If you are the one in the room
If you are reading this and any of it describes you, please pause. The long silence in the studio. The math that does not work. The question of whether to keep going.
This blog post is not the right resource for you in this moment. We are a coaching company. We help freelancers who are working through the long arc of what AI is doing to identity and craft. That work matters. It is not a substitute for crisis support, and it is not what you need first.
What you need first is a human, on the phone, right now. The numbers are at the top of this post and we will list them again at the bottom. They are free. They are confidential. The people on the other end are trained for exactly the conversation you are inside of.
"I sincerely considered not living anymore."
The illustrator who said that is alive. He is in a different place now than he was on his birthday. He did not get there by reading anything. He got there because someone — eventually — picked up.
Pick up.
If you are the friend, the partner, the colleague
If a freelancer in your life is going quiet, please do not assume they are just busy. Pulling away from group chats. Missing the meetups they used to anchor. Talking about their work in the past tense. Those are signals.
Ask the specific question. Are you doing okay? I noticed you have been quieter lately. I have been thinking about you. Most people want to be asked. Most people have not been asked.
Sit with the answer, whatever it is. You do not have to fix anything. You do not have to know the right thing to say about AI or pricing or repositioning. You have to be a person who showed up.
If the conversation tells you they are in danger, stay with them and call one of the numbers below together. The 988 Lifeline in the US accepts calls from concerned friends as well as from people in crisis directly. The Samaritans line in the UK is the same. Most countries have an equivalent — findahelpline.com lists them.
What Haven AI is, and what it is not
Haven AI is a voice-based coaching platform built for a specific kind of work. The long arc of identity work that AI disruption is forcing on freelancers. Our coach, Ariel, asks the questions most freelancers do not have anyone to ask them. She remembers your story. She helps you see what you cannot see alone.
Haven AI is not a crisis service. Ariel is not a substitute for a hotline, a therapist, or a friend on the phone at 4 AM. She is good at what she is for. What she is for is not this.
If you are in crisis, please use the resources at the top and bottom of this post first. When the acute moment has passed, the longer work begins. The work of figuring out who you are after the market has changed. That is the work Haven was built for. Both can be true. The order matters.
The thing we owe each other
The freelance economy does not have an HR department. It does not have a benefits desk. It does not have an EAP line that picks up when the panic does. The systems built for employed workers — imperfect as they are — were never extended to the people working alone.
The thing we owe each other, in that absence, is to name what is actually happening. The 4 AM version. The birthday version.
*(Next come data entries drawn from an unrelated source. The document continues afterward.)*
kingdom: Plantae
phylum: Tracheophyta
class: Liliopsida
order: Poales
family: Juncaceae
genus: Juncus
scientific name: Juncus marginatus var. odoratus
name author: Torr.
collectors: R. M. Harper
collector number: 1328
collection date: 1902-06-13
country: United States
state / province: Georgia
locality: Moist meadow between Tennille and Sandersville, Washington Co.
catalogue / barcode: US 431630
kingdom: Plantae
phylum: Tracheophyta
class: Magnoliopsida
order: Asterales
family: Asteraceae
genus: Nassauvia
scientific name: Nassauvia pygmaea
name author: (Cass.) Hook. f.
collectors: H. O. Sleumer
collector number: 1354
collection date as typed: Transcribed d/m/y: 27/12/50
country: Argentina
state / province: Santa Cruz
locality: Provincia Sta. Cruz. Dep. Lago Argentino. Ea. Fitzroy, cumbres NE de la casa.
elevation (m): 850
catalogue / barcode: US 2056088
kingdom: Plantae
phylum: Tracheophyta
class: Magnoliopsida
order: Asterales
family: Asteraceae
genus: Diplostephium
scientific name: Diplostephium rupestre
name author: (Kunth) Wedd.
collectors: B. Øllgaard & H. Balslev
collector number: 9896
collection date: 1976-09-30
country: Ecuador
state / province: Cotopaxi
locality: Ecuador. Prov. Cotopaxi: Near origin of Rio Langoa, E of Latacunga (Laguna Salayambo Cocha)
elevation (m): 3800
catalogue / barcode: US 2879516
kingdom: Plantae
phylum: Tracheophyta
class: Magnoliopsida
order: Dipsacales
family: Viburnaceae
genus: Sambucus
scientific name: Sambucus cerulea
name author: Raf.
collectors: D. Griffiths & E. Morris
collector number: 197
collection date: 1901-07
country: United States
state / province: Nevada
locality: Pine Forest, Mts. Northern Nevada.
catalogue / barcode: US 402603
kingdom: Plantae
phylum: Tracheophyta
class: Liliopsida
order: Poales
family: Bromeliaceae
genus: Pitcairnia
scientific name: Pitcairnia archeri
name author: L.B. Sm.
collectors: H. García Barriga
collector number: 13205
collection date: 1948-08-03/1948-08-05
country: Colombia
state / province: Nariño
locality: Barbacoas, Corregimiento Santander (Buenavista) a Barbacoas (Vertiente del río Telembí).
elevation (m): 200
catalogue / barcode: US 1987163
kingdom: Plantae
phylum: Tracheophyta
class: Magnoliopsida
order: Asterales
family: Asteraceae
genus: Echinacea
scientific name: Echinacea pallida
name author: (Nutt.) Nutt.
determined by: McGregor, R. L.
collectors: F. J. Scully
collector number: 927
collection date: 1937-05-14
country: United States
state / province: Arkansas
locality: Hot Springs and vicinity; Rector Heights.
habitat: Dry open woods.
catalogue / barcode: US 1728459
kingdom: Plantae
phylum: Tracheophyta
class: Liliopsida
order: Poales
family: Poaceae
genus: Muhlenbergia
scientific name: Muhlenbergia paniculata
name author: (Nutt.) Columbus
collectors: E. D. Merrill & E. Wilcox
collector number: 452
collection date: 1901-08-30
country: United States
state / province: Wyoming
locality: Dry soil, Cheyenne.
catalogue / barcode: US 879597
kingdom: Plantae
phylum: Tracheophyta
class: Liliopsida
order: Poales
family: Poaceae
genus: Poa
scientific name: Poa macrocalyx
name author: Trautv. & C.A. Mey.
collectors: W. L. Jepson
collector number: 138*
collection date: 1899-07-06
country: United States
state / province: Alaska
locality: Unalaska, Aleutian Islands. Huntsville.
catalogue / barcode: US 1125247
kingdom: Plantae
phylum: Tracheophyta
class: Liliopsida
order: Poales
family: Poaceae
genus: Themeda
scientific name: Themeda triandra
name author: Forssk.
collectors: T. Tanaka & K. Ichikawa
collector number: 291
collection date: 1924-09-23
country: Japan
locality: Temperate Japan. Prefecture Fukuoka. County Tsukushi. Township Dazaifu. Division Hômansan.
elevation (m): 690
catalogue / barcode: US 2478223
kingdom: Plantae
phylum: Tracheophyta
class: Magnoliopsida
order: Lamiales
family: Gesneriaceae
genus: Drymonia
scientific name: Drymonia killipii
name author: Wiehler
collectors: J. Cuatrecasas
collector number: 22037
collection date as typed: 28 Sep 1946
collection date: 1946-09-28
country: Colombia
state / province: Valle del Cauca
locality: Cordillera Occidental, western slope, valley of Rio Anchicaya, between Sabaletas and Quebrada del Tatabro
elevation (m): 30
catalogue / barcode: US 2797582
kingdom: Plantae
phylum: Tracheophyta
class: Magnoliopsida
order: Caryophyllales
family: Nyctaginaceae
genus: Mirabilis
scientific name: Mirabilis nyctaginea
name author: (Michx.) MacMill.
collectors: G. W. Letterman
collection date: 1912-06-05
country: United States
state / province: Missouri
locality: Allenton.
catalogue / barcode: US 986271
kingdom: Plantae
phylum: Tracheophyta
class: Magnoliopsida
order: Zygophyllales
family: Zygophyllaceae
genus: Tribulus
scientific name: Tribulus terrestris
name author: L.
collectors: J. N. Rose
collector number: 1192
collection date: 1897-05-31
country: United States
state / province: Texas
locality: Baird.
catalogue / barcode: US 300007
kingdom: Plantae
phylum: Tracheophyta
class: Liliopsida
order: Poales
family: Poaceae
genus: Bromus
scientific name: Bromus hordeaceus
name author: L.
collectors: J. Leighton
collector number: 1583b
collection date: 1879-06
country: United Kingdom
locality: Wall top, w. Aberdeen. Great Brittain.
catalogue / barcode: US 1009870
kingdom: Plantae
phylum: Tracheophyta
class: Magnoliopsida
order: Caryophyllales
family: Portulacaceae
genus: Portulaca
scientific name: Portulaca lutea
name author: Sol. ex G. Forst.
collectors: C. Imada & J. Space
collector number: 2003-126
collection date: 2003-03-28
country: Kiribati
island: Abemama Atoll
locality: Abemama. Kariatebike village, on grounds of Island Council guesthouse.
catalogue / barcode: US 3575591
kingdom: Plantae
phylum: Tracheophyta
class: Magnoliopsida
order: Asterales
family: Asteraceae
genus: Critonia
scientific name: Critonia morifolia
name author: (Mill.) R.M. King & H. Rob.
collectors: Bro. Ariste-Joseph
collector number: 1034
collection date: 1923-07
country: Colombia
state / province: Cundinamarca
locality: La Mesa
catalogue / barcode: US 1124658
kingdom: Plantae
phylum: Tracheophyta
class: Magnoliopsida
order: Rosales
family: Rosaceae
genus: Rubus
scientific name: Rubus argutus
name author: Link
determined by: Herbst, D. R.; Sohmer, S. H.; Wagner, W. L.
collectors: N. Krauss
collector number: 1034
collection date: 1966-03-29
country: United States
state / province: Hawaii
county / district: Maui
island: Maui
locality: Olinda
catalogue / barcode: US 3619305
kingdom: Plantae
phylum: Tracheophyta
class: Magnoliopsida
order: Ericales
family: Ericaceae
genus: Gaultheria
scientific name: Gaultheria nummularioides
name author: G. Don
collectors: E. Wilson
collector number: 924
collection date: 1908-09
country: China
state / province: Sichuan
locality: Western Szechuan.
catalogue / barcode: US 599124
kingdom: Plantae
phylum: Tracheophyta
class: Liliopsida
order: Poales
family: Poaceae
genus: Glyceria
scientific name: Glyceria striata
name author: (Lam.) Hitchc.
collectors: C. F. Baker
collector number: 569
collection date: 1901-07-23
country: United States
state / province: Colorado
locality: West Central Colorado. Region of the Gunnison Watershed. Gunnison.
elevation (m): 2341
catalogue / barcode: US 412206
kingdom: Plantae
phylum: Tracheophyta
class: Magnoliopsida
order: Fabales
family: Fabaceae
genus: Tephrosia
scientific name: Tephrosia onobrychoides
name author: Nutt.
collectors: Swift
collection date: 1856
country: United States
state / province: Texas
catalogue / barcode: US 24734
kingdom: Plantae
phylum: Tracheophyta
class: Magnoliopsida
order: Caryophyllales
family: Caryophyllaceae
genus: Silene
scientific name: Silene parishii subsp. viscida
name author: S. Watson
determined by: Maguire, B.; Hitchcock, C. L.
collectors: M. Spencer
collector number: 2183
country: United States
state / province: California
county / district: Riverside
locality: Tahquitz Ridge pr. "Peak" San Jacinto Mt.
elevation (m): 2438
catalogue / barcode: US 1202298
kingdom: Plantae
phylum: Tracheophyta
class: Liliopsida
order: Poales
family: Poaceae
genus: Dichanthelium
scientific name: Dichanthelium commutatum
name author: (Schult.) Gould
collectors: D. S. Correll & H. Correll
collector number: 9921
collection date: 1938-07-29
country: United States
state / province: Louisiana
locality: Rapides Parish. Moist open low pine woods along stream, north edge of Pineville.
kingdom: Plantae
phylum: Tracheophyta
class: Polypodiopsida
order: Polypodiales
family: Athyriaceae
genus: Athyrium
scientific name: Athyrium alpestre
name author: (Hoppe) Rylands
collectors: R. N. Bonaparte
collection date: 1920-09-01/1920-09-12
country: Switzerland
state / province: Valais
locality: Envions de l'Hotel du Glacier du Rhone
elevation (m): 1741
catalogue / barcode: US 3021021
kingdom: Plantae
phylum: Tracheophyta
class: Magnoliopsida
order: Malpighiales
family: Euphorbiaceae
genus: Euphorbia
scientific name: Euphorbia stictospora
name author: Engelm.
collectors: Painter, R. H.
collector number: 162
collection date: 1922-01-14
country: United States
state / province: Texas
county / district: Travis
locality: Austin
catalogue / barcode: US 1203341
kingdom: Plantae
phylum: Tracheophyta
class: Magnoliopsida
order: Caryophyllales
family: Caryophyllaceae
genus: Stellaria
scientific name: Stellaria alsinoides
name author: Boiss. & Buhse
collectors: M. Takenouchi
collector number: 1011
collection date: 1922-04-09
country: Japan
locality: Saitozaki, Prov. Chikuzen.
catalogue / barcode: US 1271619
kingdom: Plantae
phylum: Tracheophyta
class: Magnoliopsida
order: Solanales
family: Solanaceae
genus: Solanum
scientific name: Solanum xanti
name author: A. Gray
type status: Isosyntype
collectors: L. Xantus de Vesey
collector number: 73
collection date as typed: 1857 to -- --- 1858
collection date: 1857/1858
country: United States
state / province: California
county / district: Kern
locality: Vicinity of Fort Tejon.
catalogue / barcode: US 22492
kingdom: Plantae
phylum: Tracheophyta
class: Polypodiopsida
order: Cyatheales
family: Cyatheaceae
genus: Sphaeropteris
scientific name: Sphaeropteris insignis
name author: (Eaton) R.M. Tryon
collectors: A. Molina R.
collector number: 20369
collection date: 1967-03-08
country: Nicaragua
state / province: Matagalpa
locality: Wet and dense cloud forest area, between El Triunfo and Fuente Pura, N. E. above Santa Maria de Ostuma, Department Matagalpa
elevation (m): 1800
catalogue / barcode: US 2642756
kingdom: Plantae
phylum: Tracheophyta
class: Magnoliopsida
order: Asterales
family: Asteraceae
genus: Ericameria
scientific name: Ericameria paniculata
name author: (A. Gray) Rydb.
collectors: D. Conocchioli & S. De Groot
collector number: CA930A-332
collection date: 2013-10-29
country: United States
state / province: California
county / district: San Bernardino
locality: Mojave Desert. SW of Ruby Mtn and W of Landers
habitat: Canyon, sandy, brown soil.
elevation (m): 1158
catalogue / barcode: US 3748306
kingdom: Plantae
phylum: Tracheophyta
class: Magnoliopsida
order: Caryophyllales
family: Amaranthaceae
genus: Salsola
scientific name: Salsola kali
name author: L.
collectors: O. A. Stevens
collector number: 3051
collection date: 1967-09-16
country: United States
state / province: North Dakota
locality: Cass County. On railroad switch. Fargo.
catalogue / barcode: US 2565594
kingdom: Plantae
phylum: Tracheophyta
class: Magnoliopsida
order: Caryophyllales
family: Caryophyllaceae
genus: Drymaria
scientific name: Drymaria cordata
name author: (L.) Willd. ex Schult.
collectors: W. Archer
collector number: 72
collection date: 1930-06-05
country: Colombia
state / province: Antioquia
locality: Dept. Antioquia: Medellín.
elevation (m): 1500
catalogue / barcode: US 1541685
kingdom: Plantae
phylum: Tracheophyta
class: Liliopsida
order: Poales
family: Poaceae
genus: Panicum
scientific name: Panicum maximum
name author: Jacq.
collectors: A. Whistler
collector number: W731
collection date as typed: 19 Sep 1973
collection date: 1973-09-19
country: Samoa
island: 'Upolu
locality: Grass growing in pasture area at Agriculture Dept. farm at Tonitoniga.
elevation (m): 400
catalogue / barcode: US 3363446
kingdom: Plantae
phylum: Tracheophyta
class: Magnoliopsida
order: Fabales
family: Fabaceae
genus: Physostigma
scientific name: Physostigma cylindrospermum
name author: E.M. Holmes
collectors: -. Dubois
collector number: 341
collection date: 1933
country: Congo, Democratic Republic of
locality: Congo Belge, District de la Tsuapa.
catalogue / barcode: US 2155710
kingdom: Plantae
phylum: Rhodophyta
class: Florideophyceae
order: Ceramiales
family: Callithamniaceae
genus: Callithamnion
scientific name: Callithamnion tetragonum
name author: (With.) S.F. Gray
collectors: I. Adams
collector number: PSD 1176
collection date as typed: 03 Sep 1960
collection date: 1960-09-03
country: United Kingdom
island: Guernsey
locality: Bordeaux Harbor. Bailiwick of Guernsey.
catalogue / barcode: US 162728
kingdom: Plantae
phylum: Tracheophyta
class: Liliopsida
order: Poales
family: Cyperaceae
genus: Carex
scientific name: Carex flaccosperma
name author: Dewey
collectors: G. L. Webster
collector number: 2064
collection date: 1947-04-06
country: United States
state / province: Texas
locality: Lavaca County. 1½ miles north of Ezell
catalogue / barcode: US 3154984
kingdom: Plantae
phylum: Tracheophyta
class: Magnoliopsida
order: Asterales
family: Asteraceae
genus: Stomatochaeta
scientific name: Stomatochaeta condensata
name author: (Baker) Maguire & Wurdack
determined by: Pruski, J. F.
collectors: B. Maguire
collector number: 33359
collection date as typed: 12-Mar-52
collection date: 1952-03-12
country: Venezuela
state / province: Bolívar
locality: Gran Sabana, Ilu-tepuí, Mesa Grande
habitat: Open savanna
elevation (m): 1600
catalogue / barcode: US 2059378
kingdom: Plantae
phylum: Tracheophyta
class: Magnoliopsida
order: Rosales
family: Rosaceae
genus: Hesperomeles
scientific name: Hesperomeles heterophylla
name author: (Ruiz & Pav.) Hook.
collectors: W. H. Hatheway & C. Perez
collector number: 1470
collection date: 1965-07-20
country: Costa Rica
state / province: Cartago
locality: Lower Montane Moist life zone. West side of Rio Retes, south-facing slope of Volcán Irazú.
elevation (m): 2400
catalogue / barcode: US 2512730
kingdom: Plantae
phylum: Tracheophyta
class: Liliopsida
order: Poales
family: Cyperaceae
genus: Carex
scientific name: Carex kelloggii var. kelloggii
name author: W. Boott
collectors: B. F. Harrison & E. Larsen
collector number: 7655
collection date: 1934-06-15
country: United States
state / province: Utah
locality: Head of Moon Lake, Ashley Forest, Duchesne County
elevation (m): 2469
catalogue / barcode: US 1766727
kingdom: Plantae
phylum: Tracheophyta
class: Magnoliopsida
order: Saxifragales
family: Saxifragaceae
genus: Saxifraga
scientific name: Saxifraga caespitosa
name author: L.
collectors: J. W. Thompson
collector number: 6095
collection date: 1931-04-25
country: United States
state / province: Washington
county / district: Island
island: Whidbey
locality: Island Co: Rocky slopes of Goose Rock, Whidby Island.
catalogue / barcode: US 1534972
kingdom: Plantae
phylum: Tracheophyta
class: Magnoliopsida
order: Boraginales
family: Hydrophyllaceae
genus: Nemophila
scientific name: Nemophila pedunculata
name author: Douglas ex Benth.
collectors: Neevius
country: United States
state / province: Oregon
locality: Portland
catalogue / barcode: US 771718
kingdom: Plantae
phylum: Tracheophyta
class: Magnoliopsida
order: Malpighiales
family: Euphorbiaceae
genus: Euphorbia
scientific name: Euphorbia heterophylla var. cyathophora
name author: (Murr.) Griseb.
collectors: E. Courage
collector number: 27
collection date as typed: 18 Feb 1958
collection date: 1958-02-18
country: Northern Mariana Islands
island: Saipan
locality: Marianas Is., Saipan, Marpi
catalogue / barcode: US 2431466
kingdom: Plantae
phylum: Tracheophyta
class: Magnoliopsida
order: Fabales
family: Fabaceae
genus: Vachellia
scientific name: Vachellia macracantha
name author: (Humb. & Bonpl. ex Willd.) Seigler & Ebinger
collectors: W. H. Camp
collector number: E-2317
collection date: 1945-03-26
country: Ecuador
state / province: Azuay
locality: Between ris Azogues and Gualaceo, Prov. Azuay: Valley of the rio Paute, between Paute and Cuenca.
The version that includes the sentences nobody wants to put in print, the ones the polished LinkedIn-friendly account leaves out.
"I sincerely considered not living anymore."
That sentence belongs in the conversation. Leaving it out of the conversation is part of why people end up alone with it.
We are putting it back in.
If you are inside it right now, please talk to someone.
Crisis resources, again, because they matter most.
- United States: 988 Suicide & Crisis Lifeline. Call or text 988, or chat at 988lifeline.org.
- Canada: 988 Suicide Crisis Helpline. Call or text 988, or visit 988.ca.
- United Kingdom: Samaritans 116 123 (free, 24/7) or email jo@samaritans.org.
- Australia: Lifeline 13 11 14 (24/7), or Beyond Blue 1300 22 4636.
- Anywhere else: findahelpline.com lists free, confidential services in your country.
You are not alone. Help is available. People do come through this.